In order to understand the science behind the device performance, Prof. Venkatesan established a collaboration with Professor Victor Batista from Yale University. Besides simulating the spectral behaviour of the molecules, Dr. Svante Hedstrom and Mr. Adam Matula, who are from Prof Batista’s team, were able to identify the role of the counter ions in the molecule which gave rise to a non-volatile memory behaviour.
Prof. Batista explained that the counter ions surrounding the molecules act like the ratchets on a wrench, and offer stability to the various electronic states of the molecule which are necessary to achieve the memory effect. This molecular-level understanding is unprecedented in a memory device, and will allow the creation of design principles for the next generation of devices
The research team is planning to partner a consumer electronics company to commercialise the new technology. In addition, the researchers are also looking at fabricating multi-state memories to produce neuromorphic memory devices (that resemble the brain) for artificial intelligence (AI) applications, one of the fastest growing technology fields today.
Prof. Venkatesan elaborated, "AI relies on neuromorphic computing to simulate the architecture of the human brain. Therefore, the development of neuromorphic memory devices that can embody the concept of learning endemic to biological memory is crucial. Given the success of our current work, I believe we are on the right track to fabricate innovative memories which will have more than two states while maintaining all the fascinating properties of the device we currently have."
A coordination complex consists of a central atom or ion, which is usually metallic and is called the coordination centre, and a surrounding array of bound molecules or ions, that are in turn known as ligands or complexing agents.
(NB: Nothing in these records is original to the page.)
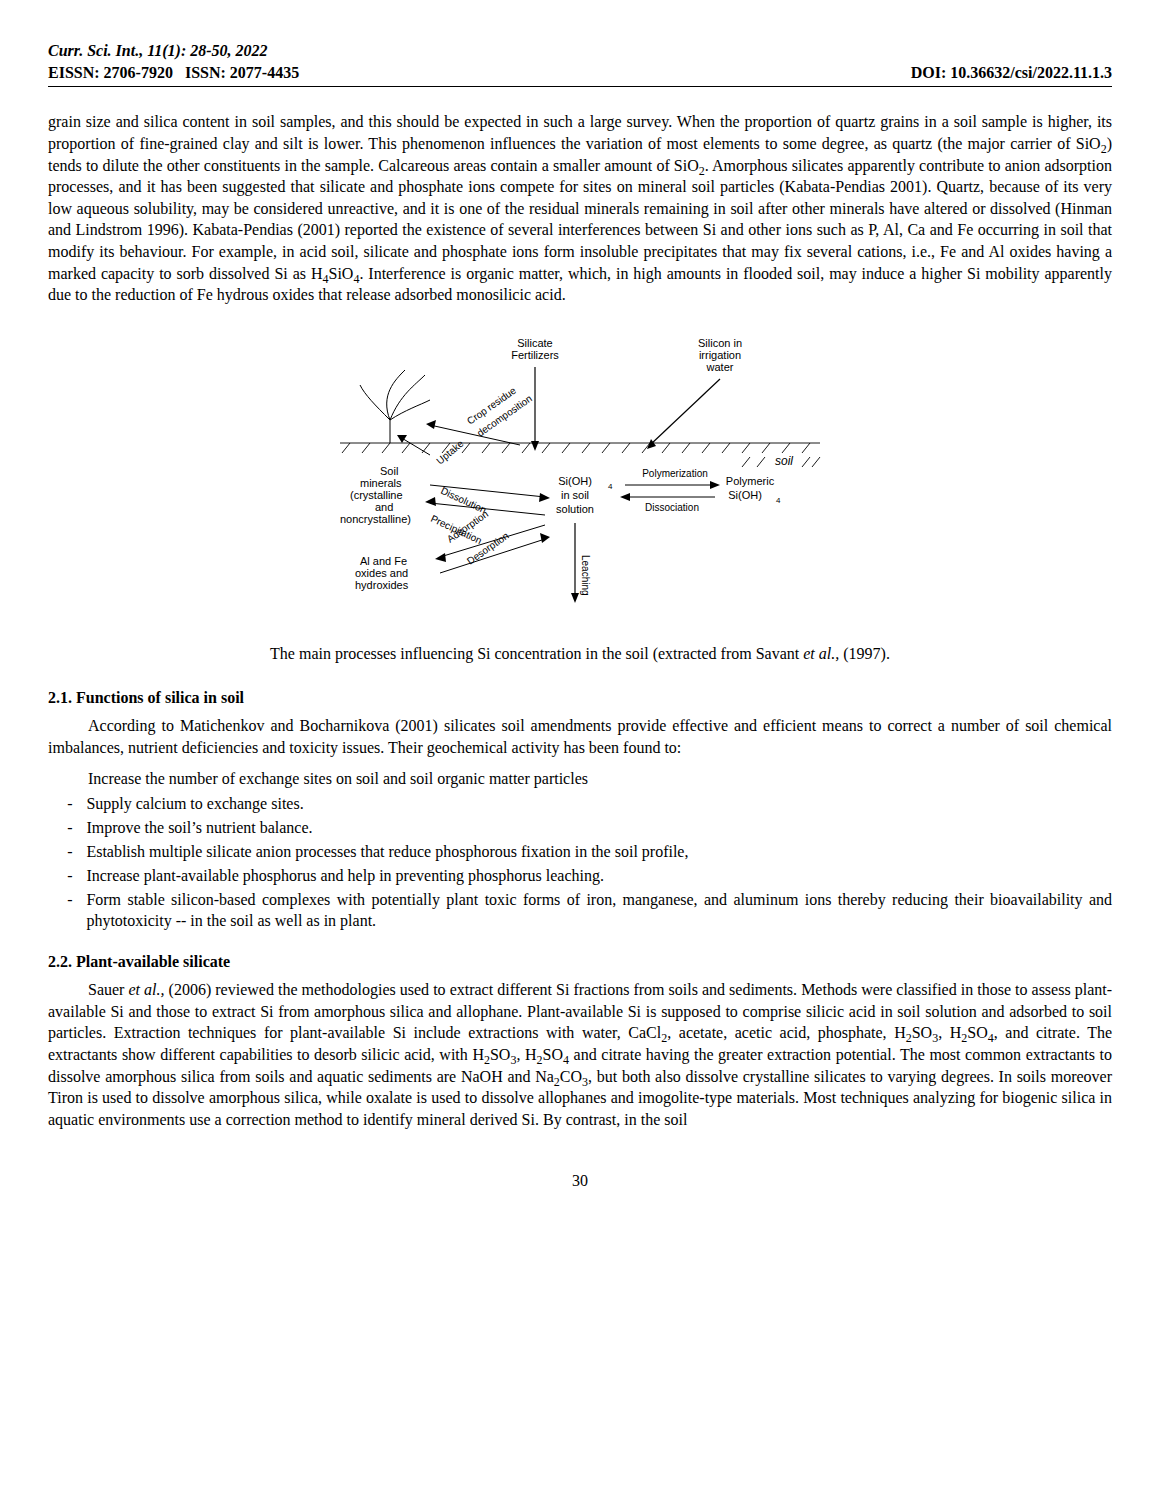Curr. Sci. Int., 11(1): 28-50, 2022
EISSN: 2706-7920 ISSN: 2077-4435 DOI: 10.36632/csi/2022.11.1.3
grain size and silica content in soil samples, and this should be expected in such a large survey. When the proportion of quartz grains in a soil sample is higher, its proportion of fine-grained clay and silt is lower. This phenomenon influences the variation of most elements to some degree, as quartz (the major carrier of SiO2) tends to dilute the other constituents in the sample. Calcareous areas contain a smaller amount of SiO2. Amorphous silicates apparently contribute to anion adsorption processes, and it has been suggested that silicate and phosphate ions compete for sites on mineral soil particles (Kabata-Pendias 2001). Quartz, because of its very low aqueous solubility, may be considered unreactive, and it is one of the residual minerals remaining in soil after other minerals have altered or dissolved (Hinman and Lindstrom 1996). Kabata-Pendias (2001) reported the existence of several interferences between Si and other ions such as P, Al, Ca and Fe occurring in soil that modify its behaviour. For example, in acid soil, silicate and phosphate ions form insoluble precipitates that may fix several cations, i.e., Fe and Al oxides having a marked capacity to sorb dissolved Si as H4SiO4. Interference is organic matter, which, in high amounts in flooded soil, may induce a higher Si mobility apparently due to the reduction of Fe hydrous oxides that release adsorbed monosilicic acid.
Silicate Fertilizers Silicon in irrigation water soil Soil minerals (crystalline and noncrystalline) Si(OH) 4 in soil solution Polymeric Si(OH) 4 Polymerization Dissociation Crop residue decomposition Uptake Dissolution Precipitation Al and Fe oxides and hydroxides Adsorption Desorption Leaching
The main processes influencing Si concentration in the soil (extracted from Savant et al., (1997).
2.1. Functions of silica in soil
According to Matichenkov and Bocharnikova (2001) silicates soil amendments provide effective and efficient means to correct a number of soil chemical imbalances, nutrient deficiencies and toxicity issues. Their geochemical activity has been found to:
Increase the number of exchange sites on soil and soil organic matter particles
Supply calcium to exchange sites.
Improve the soil’s nutrient balance.
Establish multiple silicate anion processes that reduce phosphorous fixation in the soil profile,
Increase plant-available phosphorus and help in preventing phosphorus leaching.
Form stable silicon-based complexes with potentially plant toxic forms of iron, manganese, and aluminum ions thereby reducing their bioavailability and phytotoxicity -- in the soil as well as in plant.
2.2. Plant-available silicate
Sauer et al., (2006) reviewed the methodologies used to extract different Si fractions from soils and sediments. Methods were classified in those to assess plant-available Si and those to extract Si from amorphous silica and allophane. Plant-available Si is supposed to comprise silicic acid in soil solution and adsorbed to soil particles. Extraction techniques for plant-available Si include extractions with water, CaCl2, acetate, acetic acid, phosphate, H2SO3, H2SO4, and citrate. The extractants show different capabilities to desorb silicic acid, with H2SO3, H2SO4 and citrate having the greater extraction potential. The most common extractants to dissolve amorphous silica from soils and aquatic sediments are NaOH and Na2CO3, but both also dissolve crystalline silicates to varying degrees. In soils moreover Tiron is used to dissolve amorphous silica, while oxalate is used to dissolve allophanes and imogolite-type materials. Most techniques analyzing for biogenic silica in aquatic environments use a correction method to identify mineral derived Si. By contrast, in the soil
30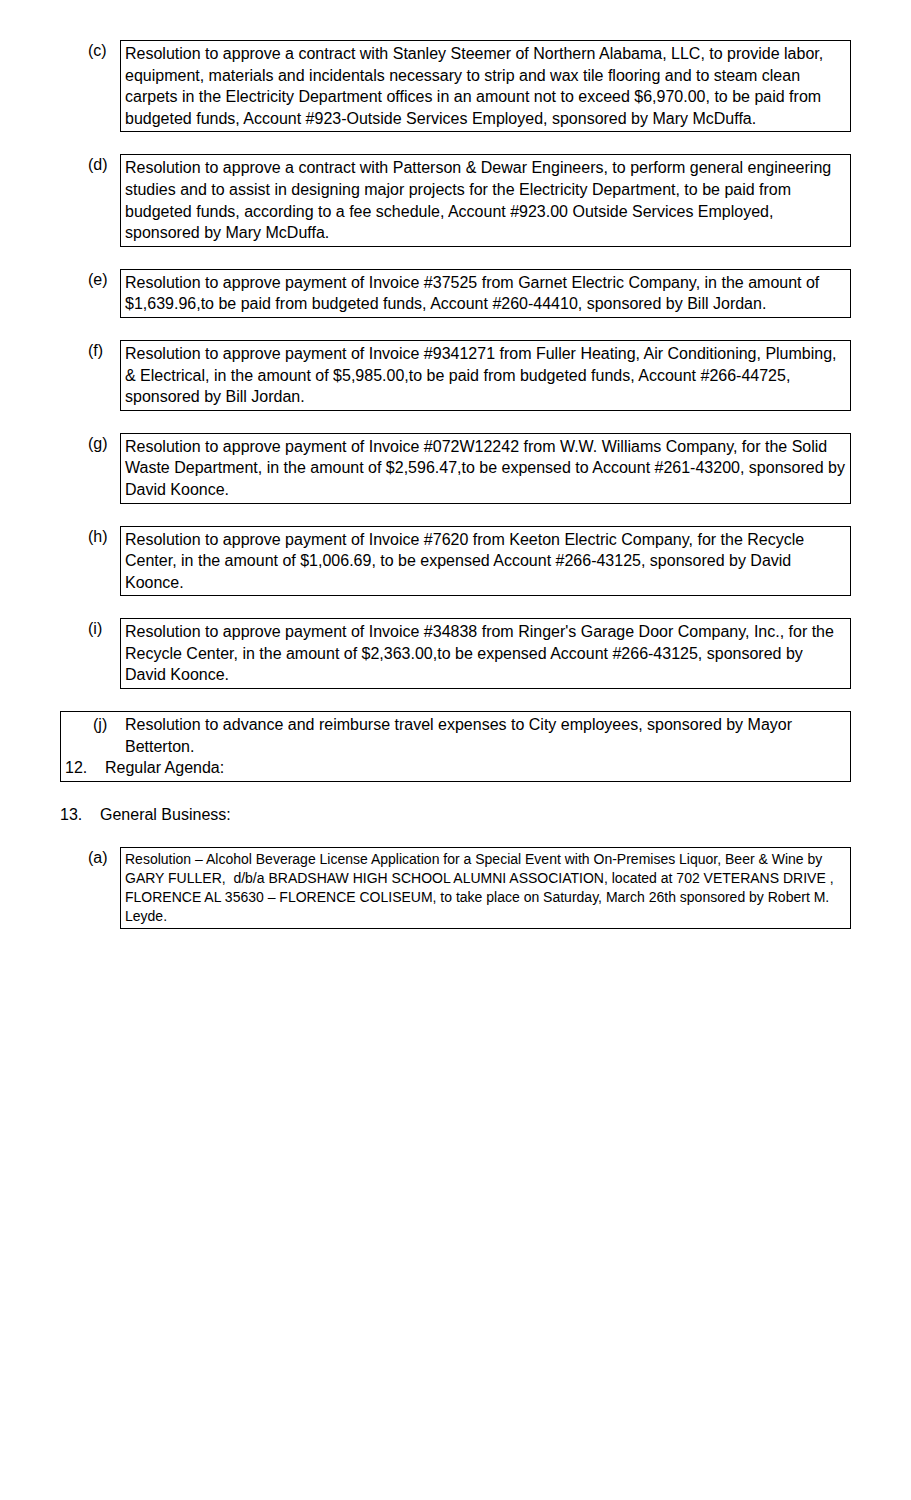(c)
Resolution to approve a contract with Stanley Steemer of Northern Alabama, LLC, to provide labor, equipment, materials and incidentals necessary to strip and wax tile flooring and to steam clean carpets in the Electricity Department offices in an amount not to exceed $6,970.00, to be paid from budgeted funds, Account #923-Outside Services Employed, sponsored by Mary McDuffa.
(d)
Resolution to approve a contract with Patterson & Dewar Engineers, to perform general engineering studies and to assist in designing major projects for the Electricity Department, to be paid from budgeted funds, according to a fee schedule, Account #923.00 Outside Services Employed, sponsored by Mary McDuffa.
(e)
Resolution to approve payment of Invoice #37525 from Garnet Electric Company, in the amount of $1,639.96,to be paid from budgeted funds, Account #260-44410, sponsored by Bill Jordan.
(f)
Resolution to approve payment of Invoice #9341271 from Fuller Heating, Air Conditioning, Plumbing, & Electrical, in the amount of $5,985.00,to be paid from budgeted funds, Account #266-44725, sponsored by Bill Jordan.
(g)
Resolution to approve payment of Invoice #072W12242 from W.W. Williams Company, for the Solid Waste Department, in the amount of $2,596.47,to be expensed to Account #261-43200, sponsored by David Koonce.
(h)
Resolution to approve payment of Invoice #7620 from Keeton Electric Company, for the Recycle Center, in the amount of $1,006.69, to be expensed Account #266-43125, sponsored by David Koonce.
(i)
Resolution to approve payment of Invoice #34838 from Ringer's Garage Door Company, Inc., for the Recycle Center, in the amount of $2,363.00,to be expensed Account #266-43125, sponsored by David Koonce.
(j)
Resolution to advance and reimburse travel expenses to City employees, sponsored by Mayor Betterton.
12.
Regular Agenda:
13.
General Business:
(a)
Resolution – Alcohol Beverage License Application for a Special Event with On-Premises Liquor, Beer & Wine by GARY FULLER, d/b/a BRADSHAW HIGH SCHOOL ALUMNI ASSOCIATION, located at 702 VETERANS DRIVE , FLORENCE AL 35630 – FLORENCE COLISEUM, to take place on Saturday, March 26th sponsored by Robert M. Leyde.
As this Wired article explains: “Traditional CPUs process instructions based on “clocked time” – information is transmitted at regular intervals, as if managed by a metronome. By packing in digital equivalents of neurons, neuromorphics communicate in parallel (and without the rigidity of clocked time) using “spikes” – bursts of electric current that can be sent whenever needed. Just like our own brains, the chip’s neurons communicate by processing incoming flows of electricity - each neuron able to determine from the incoming spike whether to send current out to the next neuron.” The idea has been there since the 1980s. But they haven’t yet moved from research labs to commercial applications. Neuromorphics could enable deep learning application right inside a mobile phone. Today, deep learning enables many widely used mobile features, such as the speech recognition required when we ask Siri a question. But the actual processing occurs in the cloud. The mobile device does not have sufficient computing power. That could change with neuromorphics.